A copy of the listing below is needed, exact in every line and without images.

---

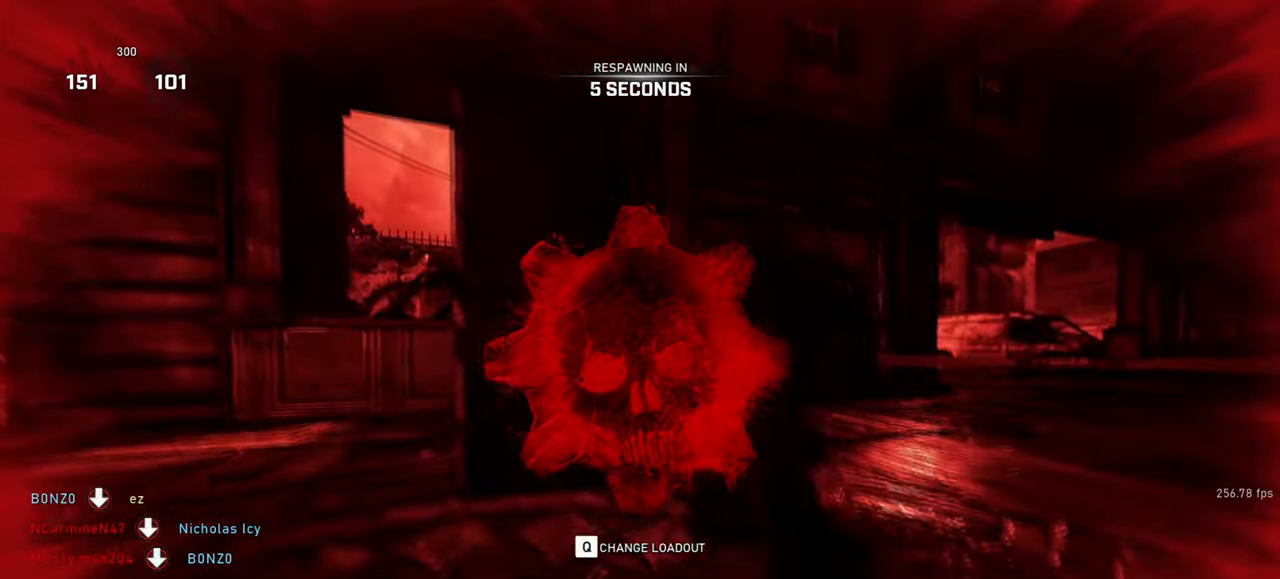
{"keys": ["tab"], "mouse": [], "events": [[500, "tab", "down"]]}
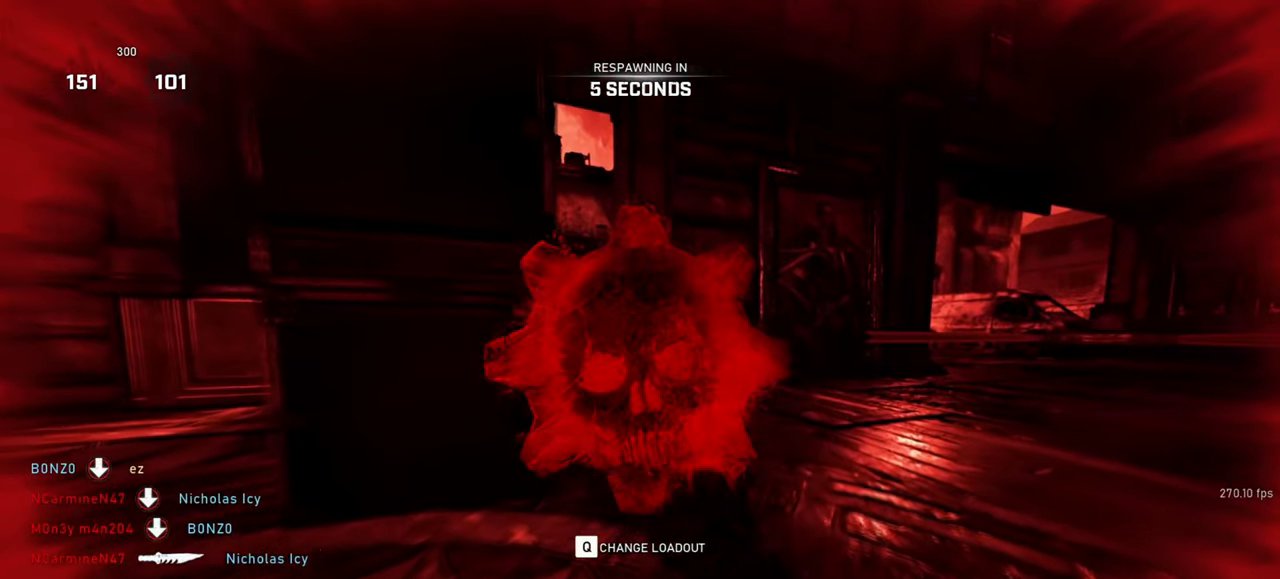
{"keys": [], "mouse": [], "events": [[33, "tab", "up"], [200, "tab", "down"], [250, "tab", "up"]]}
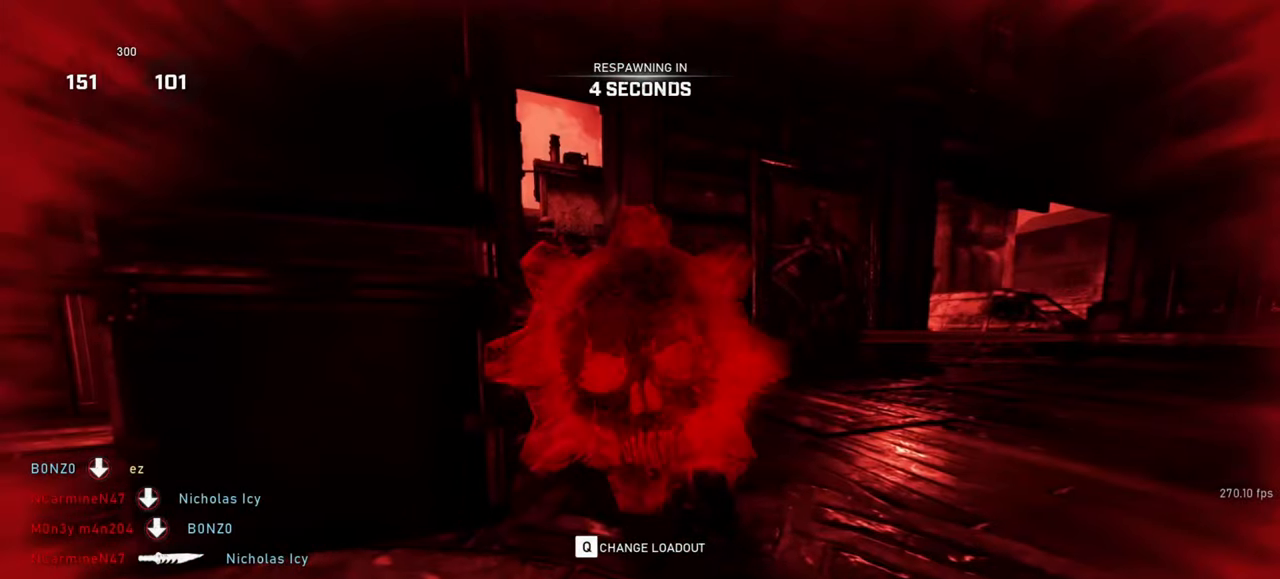
{"keys": [], "mouse": [], "events": [[133, "tab", "down"], [200, "tab", "up"], [283, "tab", "down"], [350, "tab", "up"]]}
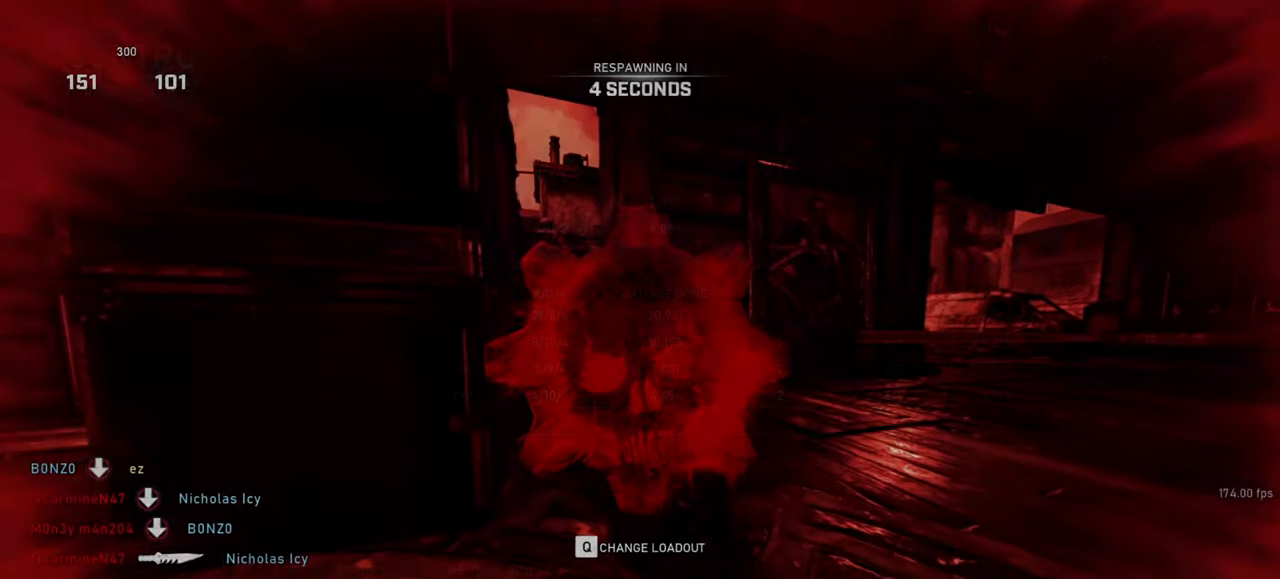
{"keys": [], "mouse": [], "events": []}
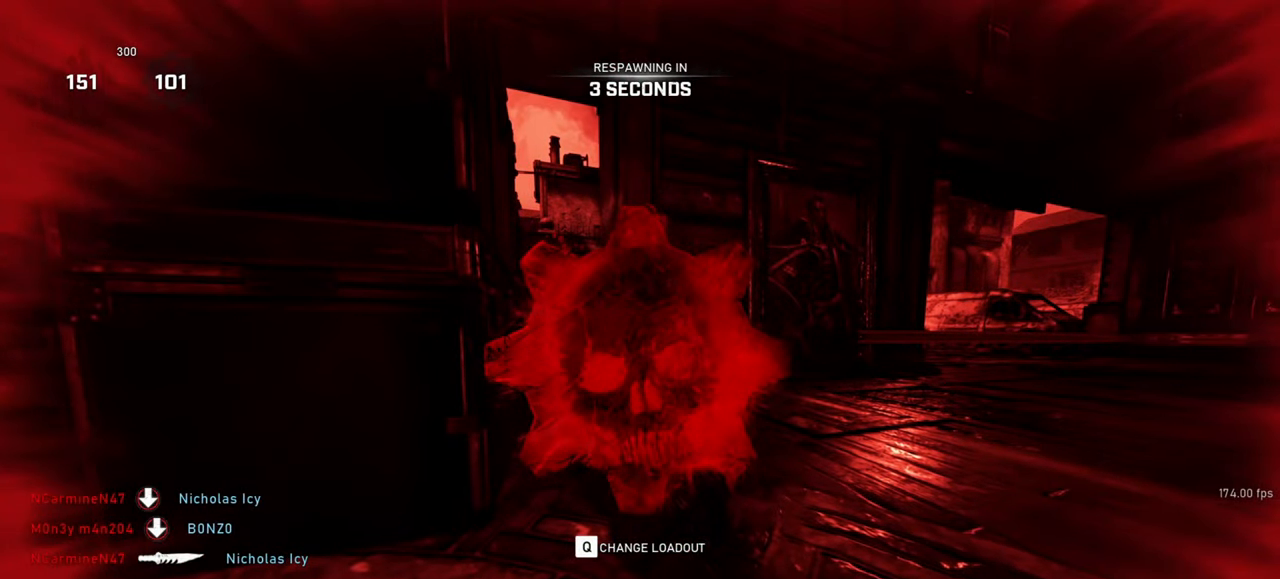
{"keys": [], "mouse": [], "events": []}
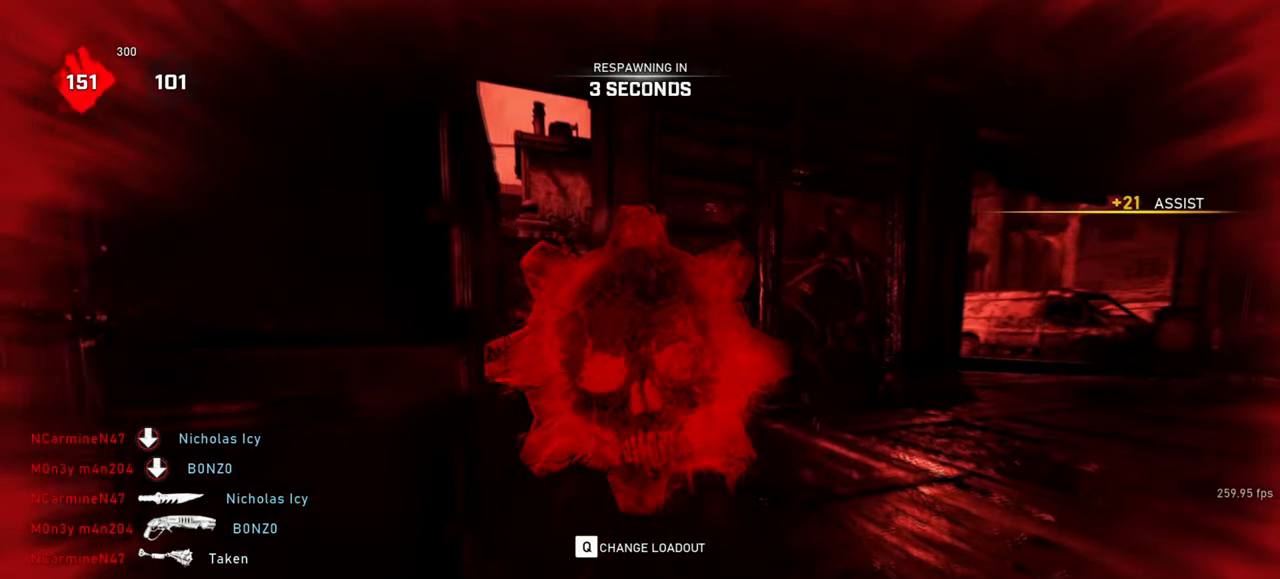
{"keys": [], "mouse": [], "events": []}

---

TASK SOLUTION
{"keys": ["tab"], "mouse": [], "events": [[500, "tab", "down"]]}
{"keys": [], "mouse": [], "events": [[33, "tab", "up"], [200, "tab", "down"], [250, "tab", "up"]]}
{"keys": [], "mouse": [], "events": [[133, "tab", "down"], [200, "tab", "up"], [283, "tab", "down"], [350, "tab", "up"]]}
{"keys": [], "mouse": [], "events": []}
{"keys": [], "mouse": [], "events": []}
{"keys": [], "mouse": [], "events": []}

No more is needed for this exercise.